- Exercise objective
Scan the data that follows and count the lines with the string "path"; answer with the count alone.

(Collected data entries)
+ + + + +
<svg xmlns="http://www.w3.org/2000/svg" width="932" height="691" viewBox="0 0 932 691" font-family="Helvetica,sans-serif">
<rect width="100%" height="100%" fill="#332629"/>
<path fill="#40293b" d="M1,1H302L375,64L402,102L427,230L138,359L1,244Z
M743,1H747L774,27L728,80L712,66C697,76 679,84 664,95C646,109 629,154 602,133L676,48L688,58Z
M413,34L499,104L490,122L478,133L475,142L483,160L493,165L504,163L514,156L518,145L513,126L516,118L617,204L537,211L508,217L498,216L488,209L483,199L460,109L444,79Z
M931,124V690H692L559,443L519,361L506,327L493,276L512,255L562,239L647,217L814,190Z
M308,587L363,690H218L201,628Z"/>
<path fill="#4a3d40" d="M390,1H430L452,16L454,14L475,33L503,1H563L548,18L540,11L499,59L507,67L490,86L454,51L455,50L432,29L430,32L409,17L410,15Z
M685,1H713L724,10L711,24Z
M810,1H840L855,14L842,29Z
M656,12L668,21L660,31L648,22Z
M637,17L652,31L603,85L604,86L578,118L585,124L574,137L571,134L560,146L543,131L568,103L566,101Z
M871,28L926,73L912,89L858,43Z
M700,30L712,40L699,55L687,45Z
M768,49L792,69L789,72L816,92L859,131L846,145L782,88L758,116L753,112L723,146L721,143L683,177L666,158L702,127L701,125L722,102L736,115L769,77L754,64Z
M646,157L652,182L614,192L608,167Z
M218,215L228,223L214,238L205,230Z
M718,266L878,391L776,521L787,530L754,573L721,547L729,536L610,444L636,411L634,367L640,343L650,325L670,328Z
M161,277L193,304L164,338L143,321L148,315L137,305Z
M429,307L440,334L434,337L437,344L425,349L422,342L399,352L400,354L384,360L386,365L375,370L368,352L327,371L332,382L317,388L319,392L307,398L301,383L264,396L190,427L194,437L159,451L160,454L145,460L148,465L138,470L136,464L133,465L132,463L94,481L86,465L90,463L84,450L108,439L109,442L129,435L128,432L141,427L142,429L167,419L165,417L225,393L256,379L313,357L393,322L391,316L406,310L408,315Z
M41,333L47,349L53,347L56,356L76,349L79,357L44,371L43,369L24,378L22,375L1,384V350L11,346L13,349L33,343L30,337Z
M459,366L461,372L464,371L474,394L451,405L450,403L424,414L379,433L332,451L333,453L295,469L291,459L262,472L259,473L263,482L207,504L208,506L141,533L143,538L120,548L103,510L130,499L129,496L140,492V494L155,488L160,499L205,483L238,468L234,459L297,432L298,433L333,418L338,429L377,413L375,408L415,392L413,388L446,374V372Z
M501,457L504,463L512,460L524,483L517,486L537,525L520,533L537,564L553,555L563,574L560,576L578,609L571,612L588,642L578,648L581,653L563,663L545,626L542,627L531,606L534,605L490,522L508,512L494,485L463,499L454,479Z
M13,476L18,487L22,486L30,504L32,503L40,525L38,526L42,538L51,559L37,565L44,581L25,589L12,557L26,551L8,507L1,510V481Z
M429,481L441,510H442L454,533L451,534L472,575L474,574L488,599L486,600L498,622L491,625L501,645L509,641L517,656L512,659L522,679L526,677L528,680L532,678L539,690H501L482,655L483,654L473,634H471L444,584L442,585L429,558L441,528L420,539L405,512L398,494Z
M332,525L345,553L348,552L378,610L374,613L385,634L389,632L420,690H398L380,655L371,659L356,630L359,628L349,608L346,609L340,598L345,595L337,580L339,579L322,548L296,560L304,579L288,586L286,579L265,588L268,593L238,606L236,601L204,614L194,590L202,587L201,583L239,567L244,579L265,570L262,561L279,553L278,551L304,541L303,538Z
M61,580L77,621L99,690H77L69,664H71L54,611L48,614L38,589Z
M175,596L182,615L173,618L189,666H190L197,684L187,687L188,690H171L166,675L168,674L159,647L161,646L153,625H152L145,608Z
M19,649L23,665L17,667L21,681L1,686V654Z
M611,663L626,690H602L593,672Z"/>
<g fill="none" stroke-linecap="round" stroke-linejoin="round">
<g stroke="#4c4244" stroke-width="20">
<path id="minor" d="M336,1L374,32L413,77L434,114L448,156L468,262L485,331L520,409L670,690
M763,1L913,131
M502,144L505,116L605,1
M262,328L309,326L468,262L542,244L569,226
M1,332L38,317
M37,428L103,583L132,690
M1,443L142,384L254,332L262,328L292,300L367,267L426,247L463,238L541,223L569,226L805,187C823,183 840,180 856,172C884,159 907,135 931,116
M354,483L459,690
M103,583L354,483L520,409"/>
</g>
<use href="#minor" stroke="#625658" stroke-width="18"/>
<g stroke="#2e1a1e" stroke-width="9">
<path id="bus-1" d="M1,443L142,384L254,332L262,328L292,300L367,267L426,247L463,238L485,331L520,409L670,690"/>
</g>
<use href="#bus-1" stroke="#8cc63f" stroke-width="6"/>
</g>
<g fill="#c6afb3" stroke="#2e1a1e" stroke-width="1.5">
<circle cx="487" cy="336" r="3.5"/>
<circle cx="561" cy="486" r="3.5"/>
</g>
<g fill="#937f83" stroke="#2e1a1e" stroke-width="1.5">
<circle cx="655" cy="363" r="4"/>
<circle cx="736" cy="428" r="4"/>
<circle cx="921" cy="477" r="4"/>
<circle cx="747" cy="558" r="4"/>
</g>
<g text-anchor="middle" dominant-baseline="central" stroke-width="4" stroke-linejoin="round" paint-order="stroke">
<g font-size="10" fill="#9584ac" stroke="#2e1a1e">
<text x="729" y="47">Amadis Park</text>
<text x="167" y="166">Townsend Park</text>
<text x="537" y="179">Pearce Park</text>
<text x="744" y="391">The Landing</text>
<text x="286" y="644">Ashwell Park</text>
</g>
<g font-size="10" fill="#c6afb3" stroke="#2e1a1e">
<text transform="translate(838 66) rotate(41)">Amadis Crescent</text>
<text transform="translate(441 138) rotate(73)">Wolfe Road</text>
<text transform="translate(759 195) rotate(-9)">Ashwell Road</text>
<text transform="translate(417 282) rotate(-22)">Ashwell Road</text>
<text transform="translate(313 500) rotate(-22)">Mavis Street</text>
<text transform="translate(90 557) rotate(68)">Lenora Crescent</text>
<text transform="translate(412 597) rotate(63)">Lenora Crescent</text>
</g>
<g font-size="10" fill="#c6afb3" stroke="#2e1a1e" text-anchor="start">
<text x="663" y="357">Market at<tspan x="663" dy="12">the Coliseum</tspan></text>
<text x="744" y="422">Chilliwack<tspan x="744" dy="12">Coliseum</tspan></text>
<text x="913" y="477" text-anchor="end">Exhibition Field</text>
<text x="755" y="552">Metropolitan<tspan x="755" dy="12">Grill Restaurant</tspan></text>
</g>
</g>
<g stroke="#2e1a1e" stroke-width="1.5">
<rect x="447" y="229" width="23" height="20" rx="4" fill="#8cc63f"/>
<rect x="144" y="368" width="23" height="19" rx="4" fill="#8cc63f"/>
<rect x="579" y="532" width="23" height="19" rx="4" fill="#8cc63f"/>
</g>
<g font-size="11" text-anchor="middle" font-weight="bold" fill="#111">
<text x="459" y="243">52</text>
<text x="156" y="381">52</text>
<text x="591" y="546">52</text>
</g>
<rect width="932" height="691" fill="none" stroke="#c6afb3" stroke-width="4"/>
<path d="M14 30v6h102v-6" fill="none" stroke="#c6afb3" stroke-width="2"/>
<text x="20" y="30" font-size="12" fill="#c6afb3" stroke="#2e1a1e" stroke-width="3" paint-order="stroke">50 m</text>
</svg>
+ + + + +
- Reply
5